For RND, although I was able to verify the algorithm for Mountain Car environment, it did not work for some Atari environments, which made it unable to be merged to TF-Agents master. In both PPO and Atari, running on Atari Venture or Atari Montezuma’s Revenge resulted in a value estimation loss explosion. Such problem did not appear for Atari Pong. As the problem only occured for environments with long episode lengths, I suspect that this may be due to the different size rollouts that TF-Agents use.

Retrospective

Implementing state-of-the-art reinforcement learning algorithms in TensorFlow was definitely exciting, but another exciting aspect of GSoC was understanding what it takes to design, maintain, and contribute to a large-scale project that is developed and used by others. In my personal projects, I was the sole developer, so it was easy to understand the entire codebase and make drastic changes. However, in GSoC, I had to ask my mentors a lot of questions to just how some parts of the code functioned, and had to develop around existing codebase without breaking anything. This resulted in a lot more downtime than I had expected.

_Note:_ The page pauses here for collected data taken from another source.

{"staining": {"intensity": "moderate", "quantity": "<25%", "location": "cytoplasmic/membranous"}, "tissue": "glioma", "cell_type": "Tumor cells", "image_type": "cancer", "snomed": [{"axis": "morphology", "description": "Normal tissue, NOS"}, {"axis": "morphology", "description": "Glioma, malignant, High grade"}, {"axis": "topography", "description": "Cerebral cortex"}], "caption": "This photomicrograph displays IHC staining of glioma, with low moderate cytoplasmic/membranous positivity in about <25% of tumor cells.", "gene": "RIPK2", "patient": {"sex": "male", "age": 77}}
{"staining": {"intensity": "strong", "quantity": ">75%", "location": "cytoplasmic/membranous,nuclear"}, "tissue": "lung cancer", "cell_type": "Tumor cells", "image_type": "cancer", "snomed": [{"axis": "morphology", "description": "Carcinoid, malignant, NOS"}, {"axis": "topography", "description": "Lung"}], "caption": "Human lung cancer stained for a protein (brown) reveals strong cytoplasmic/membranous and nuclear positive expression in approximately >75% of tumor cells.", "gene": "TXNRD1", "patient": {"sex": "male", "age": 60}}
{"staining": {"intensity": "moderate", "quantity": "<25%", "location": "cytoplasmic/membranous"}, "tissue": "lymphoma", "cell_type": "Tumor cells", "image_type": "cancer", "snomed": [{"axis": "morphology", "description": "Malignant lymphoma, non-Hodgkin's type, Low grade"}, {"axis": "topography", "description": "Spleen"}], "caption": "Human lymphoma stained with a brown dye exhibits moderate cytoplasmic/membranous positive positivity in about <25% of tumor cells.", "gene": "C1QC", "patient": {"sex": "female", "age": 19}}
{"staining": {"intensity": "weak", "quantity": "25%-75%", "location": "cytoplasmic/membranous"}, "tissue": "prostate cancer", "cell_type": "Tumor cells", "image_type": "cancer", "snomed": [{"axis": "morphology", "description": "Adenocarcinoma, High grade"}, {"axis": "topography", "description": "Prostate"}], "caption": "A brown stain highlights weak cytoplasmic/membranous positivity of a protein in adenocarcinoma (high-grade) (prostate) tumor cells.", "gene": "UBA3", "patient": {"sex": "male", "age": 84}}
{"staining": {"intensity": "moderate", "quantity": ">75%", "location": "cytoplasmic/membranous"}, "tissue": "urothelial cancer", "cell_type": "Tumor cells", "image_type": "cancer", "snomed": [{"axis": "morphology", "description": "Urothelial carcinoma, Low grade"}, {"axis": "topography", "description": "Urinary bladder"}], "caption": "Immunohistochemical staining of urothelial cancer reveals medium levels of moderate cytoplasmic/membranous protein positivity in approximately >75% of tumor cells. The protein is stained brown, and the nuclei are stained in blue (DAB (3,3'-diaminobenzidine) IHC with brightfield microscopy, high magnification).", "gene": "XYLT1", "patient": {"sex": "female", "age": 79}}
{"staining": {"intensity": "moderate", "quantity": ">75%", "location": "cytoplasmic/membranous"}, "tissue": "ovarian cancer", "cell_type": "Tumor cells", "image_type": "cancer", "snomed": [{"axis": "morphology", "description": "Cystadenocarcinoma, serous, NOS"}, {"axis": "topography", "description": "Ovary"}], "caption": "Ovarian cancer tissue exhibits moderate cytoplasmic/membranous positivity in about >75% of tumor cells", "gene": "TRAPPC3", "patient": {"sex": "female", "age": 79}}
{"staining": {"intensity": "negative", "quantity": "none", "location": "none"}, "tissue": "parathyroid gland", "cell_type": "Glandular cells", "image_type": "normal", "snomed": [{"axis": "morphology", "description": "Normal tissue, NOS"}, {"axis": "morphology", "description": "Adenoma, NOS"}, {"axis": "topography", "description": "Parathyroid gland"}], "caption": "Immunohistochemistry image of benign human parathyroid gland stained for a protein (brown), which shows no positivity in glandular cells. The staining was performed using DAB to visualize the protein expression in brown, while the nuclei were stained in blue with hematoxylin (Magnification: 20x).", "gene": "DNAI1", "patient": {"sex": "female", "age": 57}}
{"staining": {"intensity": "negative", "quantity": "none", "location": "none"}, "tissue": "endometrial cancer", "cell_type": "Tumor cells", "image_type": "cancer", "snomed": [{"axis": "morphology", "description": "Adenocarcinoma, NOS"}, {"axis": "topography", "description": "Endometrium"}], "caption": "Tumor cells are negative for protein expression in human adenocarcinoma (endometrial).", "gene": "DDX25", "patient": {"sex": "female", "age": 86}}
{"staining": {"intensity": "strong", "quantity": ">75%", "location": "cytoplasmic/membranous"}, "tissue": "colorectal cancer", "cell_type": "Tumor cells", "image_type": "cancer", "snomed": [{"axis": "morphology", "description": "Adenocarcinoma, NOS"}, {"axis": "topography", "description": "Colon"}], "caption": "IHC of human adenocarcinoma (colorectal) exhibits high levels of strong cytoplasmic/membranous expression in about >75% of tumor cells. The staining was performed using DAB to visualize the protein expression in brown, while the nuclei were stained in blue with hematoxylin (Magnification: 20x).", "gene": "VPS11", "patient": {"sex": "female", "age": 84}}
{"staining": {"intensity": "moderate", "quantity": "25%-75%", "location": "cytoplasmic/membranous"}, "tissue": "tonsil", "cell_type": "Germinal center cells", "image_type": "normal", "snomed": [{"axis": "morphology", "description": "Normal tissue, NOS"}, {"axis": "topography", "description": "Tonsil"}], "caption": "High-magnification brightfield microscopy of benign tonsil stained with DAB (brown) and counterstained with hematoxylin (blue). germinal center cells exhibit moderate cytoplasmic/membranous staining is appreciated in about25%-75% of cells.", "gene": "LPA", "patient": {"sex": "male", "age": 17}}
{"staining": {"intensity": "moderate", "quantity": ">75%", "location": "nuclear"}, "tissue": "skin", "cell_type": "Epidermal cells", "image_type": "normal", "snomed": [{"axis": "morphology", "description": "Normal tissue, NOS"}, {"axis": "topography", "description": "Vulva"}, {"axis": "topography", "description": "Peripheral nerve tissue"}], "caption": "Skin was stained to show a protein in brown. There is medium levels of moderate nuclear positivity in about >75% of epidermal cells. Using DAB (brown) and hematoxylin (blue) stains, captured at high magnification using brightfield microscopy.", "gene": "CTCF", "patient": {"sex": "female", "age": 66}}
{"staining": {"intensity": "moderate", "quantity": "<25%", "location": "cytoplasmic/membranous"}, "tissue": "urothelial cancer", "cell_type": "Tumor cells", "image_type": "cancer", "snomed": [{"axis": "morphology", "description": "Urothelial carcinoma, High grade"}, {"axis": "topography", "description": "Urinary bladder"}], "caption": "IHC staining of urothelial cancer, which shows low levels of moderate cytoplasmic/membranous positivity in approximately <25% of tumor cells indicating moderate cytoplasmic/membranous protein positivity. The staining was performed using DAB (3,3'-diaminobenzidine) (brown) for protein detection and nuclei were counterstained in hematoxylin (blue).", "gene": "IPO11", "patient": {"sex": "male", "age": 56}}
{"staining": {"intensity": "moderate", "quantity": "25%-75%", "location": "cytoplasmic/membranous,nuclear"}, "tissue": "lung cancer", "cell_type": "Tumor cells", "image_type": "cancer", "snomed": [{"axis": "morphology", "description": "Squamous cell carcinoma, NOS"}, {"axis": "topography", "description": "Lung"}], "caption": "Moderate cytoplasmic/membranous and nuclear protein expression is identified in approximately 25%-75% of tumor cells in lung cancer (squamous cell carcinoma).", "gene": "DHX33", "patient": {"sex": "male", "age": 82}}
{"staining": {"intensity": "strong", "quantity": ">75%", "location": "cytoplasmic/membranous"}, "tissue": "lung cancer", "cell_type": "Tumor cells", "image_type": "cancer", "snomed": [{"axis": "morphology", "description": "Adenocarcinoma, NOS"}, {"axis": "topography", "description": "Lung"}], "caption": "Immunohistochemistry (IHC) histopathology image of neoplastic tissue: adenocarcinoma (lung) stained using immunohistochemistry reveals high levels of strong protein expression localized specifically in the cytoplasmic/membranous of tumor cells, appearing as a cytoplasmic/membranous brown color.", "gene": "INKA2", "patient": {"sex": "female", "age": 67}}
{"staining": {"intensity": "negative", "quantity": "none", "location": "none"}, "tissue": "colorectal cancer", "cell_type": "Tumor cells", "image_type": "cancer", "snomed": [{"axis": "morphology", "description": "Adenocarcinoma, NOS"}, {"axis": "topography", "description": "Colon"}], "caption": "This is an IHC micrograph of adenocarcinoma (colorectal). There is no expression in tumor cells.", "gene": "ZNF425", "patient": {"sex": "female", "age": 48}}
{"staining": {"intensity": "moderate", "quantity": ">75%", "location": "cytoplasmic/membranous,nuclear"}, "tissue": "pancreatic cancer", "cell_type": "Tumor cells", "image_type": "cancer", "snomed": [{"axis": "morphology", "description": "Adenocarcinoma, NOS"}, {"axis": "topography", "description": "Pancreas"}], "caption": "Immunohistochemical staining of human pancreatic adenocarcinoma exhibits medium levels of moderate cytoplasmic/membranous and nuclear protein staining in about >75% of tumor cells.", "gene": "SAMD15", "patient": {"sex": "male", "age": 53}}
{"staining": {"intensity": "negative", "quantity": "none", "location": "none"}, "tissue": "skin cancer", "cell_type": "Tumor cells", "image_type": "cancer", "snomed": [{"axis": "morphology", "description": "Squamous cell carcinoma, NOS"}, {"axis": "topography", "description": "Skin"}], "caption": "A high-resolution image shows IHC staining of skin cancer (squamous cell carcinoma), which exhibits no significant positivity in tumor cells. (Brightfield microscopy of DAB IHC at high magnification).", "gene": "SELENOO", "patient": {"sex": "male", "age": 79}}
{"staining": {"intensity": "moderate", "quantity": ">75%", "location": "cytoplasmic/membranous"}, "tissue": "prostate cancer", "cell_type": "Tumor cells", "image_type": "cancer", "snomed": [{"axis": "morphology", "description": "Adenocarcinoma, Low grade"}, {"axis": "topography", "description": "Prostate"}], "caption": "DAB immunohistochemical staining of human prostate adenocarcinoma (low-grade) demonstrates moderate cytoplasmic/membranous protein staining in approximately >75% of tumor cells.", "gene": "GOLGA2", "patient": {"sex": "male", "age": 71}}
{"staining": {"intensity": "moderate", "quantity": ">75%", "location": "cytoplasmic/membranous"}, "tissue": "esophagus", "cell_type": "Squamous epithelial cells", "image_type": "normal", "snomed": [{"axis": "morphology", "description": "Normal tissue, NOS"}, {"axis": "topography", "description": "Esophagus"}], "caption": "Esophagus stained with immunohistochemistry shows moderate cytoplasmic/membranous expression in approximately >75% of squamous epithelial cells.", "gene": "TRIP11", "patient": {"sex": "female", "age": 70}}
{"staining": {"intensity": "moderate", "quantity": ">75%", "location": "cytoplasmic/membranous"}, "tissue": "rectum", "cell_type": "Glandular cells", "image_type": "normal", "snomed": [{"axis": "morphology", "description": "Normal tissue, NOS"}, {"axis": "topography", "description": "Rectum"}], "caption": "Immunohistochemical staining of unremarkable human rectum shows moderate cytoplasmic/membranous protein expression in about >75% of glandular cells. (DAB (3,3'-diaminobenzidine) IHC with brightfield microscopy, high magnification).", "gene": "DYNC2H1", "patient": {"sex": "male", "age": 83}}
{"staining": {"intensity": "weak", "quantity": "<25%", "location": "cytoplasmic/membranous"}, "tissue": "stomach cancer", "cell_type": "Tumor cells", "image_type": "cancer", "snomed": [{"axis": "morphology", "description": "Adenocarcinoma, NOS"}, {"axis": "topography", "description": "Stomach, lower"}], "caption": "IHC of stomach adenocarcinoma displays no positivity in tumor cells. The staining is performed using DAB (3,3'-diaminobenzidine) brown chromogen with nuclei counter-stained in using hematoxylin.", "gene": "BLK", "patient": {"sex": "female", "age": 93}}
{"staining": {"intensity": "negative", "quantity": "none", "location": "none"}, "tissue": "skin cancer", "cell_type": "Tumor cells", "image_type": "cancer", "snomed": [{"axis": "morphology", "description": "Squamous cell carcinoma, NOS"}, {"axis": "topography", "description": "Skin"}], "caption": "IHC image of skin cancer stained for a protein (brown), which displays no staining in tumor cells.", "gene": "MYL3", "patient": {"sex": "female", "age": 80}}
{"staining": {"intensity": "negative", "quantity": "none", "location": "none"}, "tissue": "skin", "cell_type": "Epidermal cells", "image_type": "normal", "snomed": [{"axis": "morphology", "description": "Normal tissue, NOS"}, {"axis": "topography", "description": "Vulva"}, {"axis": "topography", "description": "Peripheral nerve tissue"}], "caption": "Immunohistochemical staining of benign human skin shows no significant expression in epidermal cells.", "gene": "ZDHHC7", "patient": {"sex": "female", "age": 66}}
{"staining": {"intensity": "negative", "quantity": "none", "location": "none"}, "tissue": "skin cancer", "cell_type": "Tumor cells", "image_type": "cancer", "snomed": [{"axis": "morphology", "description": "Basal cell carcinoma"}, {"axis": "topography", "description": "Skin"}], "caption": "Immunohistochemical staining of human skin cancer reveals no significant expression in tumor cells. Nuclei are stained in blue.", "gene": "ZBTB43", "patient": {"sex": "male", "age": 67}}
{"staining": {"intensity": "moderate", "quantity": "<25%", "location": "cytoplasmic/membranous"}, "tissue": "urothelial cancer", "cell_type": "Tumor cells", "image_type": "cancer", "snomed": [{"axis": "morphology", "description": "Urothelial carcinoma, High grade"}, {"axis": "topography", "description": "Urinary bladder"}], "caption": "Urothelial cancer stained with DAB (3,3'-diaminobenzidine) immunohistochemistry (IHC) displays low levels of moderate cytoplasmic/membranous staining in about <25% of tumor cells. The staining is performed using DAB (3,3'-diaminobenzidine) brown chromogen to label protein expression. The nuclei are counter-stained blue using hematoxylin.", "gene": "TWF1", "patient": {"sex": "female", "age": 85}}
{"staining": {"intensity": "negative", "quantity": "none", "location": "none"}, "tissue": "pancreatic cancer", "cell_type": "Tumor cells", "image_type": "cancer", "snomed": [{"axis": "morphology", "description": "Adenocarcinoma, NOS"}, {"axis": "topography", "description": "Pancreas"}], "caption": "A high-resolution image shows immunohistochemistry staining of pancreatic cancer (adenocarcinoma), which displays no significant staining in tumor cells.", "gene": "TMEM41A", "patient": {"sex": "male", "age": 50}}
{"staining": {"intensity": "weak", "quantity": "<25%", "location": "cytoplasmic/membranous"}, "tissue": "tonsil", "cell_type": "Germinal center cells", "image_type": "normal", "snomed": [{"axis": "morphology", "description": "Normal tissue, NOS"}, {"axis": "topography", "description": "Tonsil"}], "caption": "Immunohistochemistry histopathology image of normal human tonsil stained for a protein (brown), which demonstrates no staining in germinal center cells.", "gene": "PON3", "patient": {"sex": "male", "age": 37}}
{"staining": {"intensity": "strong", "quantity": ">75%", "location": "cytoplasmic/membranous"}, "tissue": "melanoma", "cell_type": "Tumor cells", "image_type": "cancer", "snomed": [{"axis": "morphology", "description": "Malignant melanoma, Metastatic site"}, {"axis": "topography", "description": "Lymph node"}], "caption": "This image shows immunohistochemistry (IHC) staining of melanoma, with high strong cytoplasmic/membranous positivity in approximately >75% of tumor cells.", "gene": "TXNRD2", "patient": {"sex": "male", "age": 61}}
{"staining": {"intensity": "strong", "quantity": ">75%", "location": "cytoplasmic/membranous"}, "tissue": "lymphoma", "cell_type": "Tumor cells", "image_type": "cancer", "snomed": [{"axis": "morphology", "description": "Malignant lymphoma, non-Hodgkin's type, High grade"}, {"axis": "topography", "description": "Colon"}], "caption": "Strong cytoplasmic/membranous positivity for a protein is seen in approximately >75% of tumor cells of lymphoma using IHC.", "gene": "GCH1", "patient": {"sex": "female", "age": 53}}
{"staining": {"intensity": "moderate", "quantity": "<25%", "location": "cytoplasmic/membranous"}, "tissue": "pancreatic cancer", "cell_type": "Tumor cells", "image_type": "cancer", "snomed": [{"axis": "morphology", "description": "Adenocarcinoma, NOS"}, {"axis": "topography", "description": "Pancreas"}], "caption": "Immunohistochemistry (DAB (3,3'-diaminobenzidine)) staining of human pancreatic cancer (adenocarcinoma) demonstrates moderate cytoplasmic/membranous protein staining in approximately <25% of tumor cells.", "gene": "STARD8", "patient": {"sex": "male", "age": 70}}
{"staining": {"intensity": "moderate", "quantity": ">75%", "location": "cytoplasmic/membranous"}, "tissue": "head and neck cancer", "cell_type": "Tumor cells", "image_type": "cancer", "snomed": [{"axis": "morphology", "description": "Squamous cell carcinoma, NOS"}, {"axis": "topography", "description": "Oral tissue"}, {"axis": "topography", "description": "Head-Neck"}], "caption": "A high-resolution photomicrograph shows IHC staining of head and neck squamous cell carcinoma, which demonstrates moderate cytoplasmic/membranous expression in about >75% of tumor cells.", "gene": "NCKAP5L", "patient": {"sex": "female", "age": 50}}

For those who are interested in applying to GSoC next summer, I highly recommend having a timeline with a good amount of time for unexpected events. I believe I was pretty accurate in my estimate of unexpected events that happened in my part, but I did not account for blockers from other contributors of TF-Agents. If you understand that your project will be developed in parallel with other projects, you will have a better timeline.

One thing I regret is not asking questions early for the first half of the program. Many of the problems I had struggled for days were resolved after a short talk with my mentors during the weekly meeting. Had I asked for help earlier, I might have finished implementing RND by now! I hope future GSoC participants do not make the same mistake.

What’s next?

Overall, I had an amazing experience this summer meeting awesome people and working on exciting projects. For this great summer, I must thank my mentors Oscar Ramirez and Mandar Sanjay Deshpande. As a central developer of TF-Agents, Oscar resolved many of the issues I had faced and offered guidance throughout the summer. As a former GSoC participant, Mandar gave valuable insights about having a successful summer project. I also thank Paige Bailey, our great GSoC TensorFlow organizer. I first learned about the program through Paige’s tweet, and she also provided computing resources via GCP.

Google Summer of Code (GSoC) is over, but I consider GSoC as an “introduction” to open source contribution, not an isolated project. I plan to continue contributing to TF-Agents, especially on wrapping up ICM and RND and merging it to master. I envision that RND will be production-ready in another month (September), and ICM will also be ready in two or three months (November). Afterwards, I will contribute to TF-Agents by responding to issues and making necessary fixes. I am excited for the future of TF-Agents!